Aim of the exercise:
Output the first line below and each one after it, exactly, up to and including the line holding "Helaas is gebleken". Pictures should not be copied.

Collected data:
※

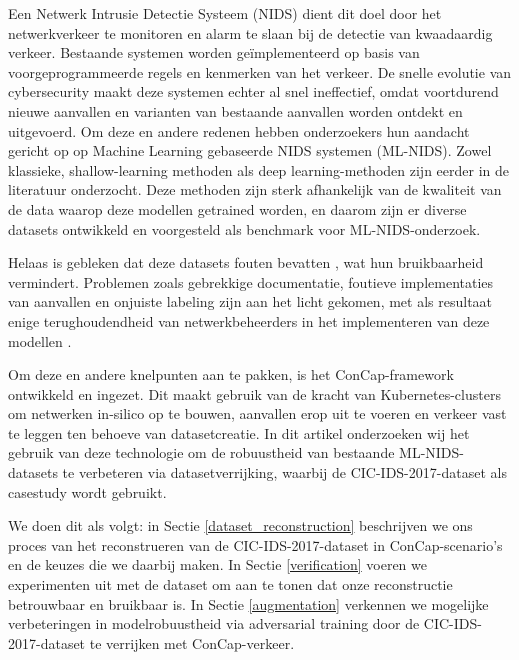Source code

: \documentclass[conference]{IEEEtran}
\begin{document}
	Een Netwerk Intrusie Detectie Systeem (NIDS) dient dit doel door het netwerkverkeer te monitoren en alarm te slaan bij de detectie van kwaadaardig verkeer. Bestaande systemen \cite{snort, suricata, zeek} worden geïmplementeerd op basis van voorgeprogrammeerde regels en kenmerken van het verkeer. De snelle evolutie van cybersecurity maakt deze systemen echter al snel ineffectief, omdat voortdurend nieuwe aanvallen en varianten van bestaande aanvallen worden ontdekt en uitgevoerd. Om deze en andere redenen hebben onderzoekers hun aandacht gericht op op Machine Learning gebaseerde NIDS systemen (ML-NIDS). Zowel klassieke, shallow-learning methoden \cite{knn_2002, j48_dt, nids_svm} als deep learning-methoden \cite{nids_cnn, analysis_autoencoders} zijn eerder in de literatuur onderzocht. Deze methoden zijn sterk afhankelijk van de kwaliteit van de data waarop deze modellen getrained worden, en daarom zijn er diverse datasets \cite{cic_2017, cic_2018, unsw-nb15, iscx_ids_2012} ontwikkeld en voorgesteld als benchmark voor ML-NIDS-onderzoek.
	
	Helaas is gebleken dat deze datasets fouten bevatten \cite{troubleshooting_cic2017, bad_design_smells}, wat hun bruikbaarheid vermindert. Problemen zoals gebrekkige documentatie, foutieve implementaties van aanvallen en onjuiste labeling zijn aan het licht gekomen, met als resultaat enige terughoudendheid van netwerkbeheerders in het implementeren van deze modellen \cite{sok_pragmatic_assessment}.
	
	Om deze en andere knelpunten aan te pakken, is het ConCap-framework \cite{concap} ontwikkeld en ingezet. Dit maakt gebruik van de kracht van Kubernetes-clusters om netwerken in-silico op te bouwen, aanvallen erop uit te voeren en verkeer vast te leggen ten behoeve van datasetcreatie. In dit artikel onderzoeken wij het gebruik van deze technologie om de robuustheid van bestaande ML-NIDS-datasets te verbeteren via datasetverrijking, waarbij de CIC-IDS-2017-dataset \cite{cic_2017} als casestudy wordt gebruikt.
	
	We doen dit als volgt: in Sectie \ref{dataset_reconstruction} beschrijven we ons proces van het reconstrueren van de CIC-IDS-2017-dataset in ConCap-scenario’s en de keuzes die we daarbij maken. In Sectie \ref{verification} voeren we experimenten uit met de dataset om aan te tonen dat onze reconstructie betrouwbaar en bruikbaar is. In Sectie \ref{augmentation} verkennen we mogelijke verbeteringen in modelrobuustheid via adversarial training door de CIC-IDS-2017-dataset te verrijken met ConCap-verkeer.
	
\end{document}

※

Answer below:
Source code

: \documentclass[conference]{IEEEtran}
\begin{document}
	Een Netwerk Intrusie Detectie Systeem (NIDS) dient dit doel door het netwerkverkeer te monitoren en alarm te slaan bij de detectie van kwaadaardig verkeer. Bestaande systemen \cite{snort, suricata, zeek} worden geïmplementeerd op basis van voorgeprogrammeerde regels en kenmerken van het verkeer. De snelle evolutie van cybersecurity maakt deze systemen echter al snel ineffectief, omdat voortdurend nieuwe aanvallen en varianten van bestaande aanvallen worden ontdekt en uitgevoerd. Om deze en andere redenen hebben onderzoekers hun aandacht gericht op op Machine Learning gebaseerde NIDS systemen (ML-NIDS). Zowel klassieke, shallow-learning methoden \cite{knn_2002, j48_dt, nids_svm} als deep learning-methoden \cite{nids_cnn, analysis_autoencoders} zijn eerder in de literatuur onderzocht. Deze methoden zijn sterk afhankelijk van de kwaliteit van de data waarop deze modellen getrained worden, en daarom zijn er diverse datasets \cite{cic_2017, cic_2018, unsw-nb15, iscx_ids_2012} ontwikkeld en voorgesteld als benchmark voor ML-NIDS-onderzoek.
	
	Helaas is gebleken dat deze datasets fouten bevatten \cite{troubleshooting_cic2017, bad_design_smells}, wat hun bruikbaarheid vermindert. Problemen zoals gebrekkige documentatie, foutieve implementaties van aanvallen en onjuiste labeling zijn aan het licht gekomen, met als resultaat enige terughoudendheid van netwerkbeheerders in het implementeren van deze modellen \cite{sok_pragmatic_assessment}.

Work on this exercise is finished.